DON’T FORGET ME, MY DEAR GENERAL
Lafayette’s regiment moved from Saintes to nearby St. Jean d’Angély before he reached it. The unit’s discipline and maneuvers were not good, so he stepped up its training. Mostly, he fretted. He had returned to France hoping that the odds of getting into battle were higher there than in America. He decided that he had made a mistake, and missed his adoptive father, because he had not heard from him. Washington had written him several times, but the British blockade intercepted most of his messages.23
The marquis wrote Vergennes on June 1, 1779, saying that Congress had cancelled his Canada proposal, and on the tenth to complain about the way he had been treated. “I should be lacking in candor,” he fumed, “if I did not admit that my blood boils a little in my veins…. Don’t forget that I love the trade of war passionately, that I consider myself born especially to play that game, that I have been spoiled for two years by the habit of having been in command…. After all that, Monsieur le Comte (since I do not speak to you as the king’s minister), judge whether I have the right to be impatient.”24
When Lafayette learned that Anne-César, chevalier de La Luzerne, had been appointed minister to the United States, replacing Gérard, he poured out letters to send across the ocean with him. They included two written on June 12, one to Congress and the other to Washington, so long that they threatened their carrier with a hernia. “I desire to return again to that country of which I shall ever consider myself as a citizen,” he told the president of Congress. He went on for page after page, saying how devoted he was to America, and how much he wanted to serve again in her army. Then he said something curious. “I shall frankly tell you, sir, that nothing may more effectually hurt theyr interests, consequence, and reputation in Europe, than to hear of some thing like dispute or division betwen whigs. Nothing could urge my touching this delicate matter, but the unhappy experience I every day make on that head, since I may hear myself what is said on this side of the Atlantic, and the arguments I am to fight against.”25
Lafayette sent a copy of this letter with the one he wrote to Washington, who interpreted it as a complaint about noises in Congress. “The propriety of the hint you have given them must carry conviction,” he told him, “and I trust will have a salutary effect,” but he thought Congress had become far less quarrelsome in recent months than it had been before. That should make a good impression in Europe.26
What really bothered the marquis was the war between the American commissioners in France. Arthur Lee and Franklin could not get along, and they dragged other Americans in Europe into their feud. Adams complained that “their violence had arisen to such rancour” that whenever he agreed with one side, the other blistered him. This constant catfighting upset Lafayette. Congress had already had a belly full of these quarrels and resolved on April 20, 1779, that the “suspicions and animosities” were “highly prejudicial to the honor and interest of these United States.” Lafayette’s fears had already been addressed, but the problem continued.27
The marquis opened his letter to Washington with an outburst of adoration. “My dear general, here is at length a safe occasion of writing to you,” he began, “here I may tell you what sincere concern I feel for our separation. There was never a friend, my dear general, so much, so tenderly belov’d, as I do love and respect you. Happy in our union, in the pleasure of living with you, in that so charming satisfaction of partaking any sentiment of your heart, any event of your life, I had taken such an habit of being inseparable from you, that I can’t now get the use of absence and I am more and more afflicted of that distance which keeps me so far from my dearest friend.” He imagined that Washington’s army was on the march, which made not being by the general’s side all the more painful. He was also consumed by a growing fear that Washington could be disabled or killed, and “the american army, the american cause itself would perhaps be entirely ruin’d.”

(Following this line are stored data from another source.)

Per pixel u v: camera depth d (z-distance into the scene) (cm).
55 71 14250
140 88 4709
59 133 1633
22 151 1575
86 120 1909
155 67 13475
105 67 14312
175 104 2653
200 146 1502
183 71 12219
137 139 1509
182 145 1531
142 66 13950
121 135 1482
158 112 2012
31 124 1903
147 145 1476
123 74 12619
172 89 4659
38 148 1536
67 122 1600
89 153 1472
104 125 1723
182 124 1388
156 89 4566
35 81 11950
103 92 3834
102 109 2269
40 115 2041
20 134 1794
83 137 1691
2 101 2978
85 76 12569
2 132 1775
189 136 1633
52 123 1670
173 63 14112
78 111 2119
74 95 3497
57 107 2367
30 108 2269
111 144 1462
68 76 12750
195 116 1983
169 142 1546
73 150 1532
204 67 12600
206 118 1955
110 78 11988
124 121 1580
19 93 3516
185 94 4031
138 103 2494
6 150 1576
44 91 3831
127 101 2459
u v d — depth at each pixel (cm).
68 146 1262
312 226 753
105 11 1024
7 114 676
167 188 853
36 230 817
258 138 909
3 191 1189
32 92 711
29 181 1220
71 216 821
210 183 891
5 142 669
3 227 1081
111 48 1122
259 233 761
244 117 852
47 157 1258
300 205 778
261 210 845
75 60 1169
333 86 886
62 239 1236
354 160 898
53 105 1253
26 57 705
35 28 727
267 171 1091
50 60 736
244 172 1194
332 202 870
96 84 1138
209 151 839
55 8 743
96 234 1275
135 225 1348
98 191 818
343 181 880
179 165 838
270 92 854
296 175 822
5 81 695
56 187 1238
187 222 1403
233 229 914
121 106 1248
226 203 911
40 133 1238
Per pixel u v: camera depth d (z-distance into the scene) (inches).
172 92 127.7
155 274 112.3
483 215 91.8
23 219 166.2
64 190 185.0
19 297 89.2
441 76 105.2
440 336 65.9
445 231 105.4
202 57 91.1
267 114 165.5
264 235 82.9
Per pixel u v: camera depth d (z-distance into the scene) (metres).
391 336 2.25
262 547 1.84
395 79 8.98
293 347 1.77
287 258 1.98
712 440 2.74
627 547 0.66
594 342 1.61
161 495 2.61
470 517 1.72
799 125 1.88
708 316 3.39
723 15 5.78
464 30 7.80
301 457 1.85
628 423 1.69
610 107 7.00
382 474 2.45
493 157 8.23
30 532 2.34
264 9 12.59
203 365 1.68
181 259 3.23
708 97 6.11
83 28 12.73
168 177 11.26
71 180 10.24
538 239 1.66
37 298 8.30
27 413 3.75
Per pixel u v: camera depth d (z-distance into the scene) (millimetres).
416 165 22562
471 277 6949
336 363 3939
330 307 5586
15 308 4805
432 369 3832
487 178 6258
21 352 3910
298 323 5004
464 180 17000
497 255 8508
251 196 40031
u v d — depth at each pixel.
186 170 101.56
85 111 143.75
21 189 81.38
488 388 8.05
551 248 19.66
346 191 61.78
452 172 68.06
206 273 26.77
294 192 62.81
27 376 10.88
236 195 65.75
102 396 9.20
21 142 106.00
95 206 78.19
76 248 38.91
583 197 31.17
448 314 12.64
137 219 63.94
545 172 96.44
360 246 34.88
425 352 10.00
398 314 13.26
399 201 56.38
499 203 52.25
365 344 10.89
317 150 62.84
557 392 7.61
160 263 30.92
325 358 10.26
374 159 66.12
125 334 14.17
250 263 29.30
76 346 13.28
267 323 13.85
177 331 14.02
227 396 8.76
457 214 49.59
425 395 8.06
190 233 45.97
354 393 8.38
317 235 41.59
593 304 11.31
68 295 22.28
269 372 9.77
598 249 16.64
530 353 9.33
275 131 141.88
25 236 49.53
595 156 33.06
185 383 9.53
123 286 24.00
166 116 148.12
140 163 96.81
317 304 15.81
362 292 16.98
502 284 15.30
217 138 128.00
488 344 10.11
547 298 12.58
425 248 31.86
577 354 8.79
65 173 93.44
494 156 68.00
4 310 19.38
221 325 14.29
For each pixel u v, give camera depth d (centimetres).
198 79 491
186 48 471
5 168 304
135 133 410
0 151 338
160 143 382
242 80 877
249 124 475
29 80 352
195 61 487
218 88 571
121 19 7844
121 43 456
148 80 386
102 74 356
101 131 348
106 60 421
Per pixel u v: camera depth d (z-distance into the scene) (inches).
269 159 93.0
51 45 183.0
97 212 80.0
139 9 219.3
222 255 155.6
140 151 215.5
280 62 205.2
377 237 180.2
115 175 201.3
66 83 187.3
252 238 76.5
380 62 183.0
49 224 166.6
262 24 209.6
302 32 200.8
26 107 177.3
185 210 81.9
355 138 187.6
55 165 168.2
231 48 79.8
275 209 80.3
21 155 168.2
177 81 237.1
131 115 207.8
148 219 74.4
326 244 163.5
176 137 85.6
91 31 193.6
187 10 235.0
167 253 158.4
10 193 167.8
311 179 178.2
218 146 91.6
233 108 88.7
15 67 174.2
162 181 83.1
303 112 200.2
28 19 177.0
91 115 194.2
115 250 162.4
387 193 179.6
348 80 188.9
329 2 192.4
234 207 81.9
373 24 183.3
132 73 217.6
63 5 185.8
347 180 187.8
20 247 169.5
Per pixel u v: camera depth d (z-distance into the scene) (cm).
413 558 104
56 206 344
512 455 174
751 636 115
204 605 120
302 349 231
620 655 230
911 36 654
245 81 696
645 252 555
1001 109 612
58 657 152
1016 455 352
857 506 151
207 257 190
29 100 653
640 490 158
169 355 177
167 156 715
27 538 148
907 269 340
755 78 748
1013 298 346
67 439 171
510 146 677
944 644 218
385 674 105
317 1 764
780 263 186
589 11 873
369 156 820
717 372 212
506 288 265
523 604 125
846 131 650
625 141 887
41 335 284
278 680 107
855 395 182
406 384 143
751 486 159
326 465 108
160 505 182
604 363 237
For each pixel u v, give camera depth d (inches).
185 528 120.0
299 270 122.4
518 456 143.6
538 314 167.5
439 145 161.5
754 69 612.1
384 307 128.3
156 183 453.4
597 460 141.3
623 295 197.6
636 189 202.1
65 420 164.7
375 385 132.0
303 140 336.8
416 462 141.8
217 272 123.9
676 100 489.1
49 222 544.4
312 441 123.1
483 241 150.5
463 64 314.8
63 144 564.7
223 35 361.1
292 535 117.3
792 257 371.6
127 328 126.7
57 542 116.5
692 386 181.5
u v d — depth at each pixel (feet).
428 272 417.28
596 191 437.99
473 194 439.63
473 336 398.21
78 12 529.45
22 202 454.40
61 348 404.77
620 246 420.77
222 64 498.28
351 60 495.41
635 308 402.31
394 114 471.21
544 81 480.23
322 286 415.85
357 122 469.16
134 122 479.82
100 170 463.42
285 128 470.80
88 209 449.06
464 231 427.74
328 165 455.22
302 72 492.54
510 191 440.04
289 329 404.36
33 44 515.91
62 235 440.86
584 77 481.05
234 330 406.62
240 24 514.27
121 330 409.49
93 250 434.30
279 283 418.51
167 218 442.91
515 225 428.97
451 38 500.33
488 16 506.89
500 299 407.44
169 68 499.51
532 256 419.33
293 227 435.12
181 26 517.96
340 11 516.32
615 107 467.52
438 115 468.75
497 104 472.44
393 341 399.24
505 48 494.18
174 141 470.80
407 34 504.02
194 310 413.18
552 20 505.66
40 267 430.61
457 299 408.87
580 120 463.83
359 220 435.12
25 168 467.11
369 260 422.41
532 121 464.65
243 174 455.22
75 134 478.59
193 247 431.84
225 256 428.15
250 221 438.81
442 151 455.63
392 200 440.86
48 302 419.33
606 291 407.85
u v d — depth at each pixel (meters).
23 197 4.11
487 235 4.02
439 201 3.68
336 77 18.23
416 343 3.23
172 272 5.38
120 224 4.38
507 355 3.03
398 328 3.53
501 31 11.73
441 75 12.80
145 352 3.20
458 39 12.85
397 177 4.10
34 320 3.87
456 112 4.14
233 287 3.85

As Lafayette and Franklin labored to get more money for the American cause, it was not congressional debates that troubled him so much as what was going on in Paris. “For God’s sake,” he pleaded, “prevent theyr loudly disputing together. Nothing hurts so much the interests and reputation of America than to hear of theyr intestine quarrels. On the other hand there are two partys in France—MMs. Adams and Lee on one part, Doctor Franklin and his friends on the other. So great is the concern which these divisions give me, that I can’t wait on these gentlemen as much as I could wish, for fear of occasioning disputes, and bringing them to a greater light.”
The fact that Lafayette had not heard from his adoptive father he blamed on “winds, accidents, and deficiency of occasions, for I dare flatter myself General Washington would not loose this [occasion] of making his friend happy. In the name of that very friendship, my dear general, never miss any opportunity of letting me know how you do.” He repeated his worries about Washington’s health and the dangers the general exposed himself to. “Those you possibly may laugh at and call woman-like considerations, but so, my dear friend, I feel, and any sentiment of my heart I never could, nay I never wanted to conceal.”
The young man digressed to deliver personal and political news, to brag about his celebrity, and to criticize his government’s failure to act decisively. Always he returned to how much he wanted to rejoin Washington. He described himself as “I, an american citizen,” a marked change from the French boy who had blown up at Sullivan’s remarks a year before.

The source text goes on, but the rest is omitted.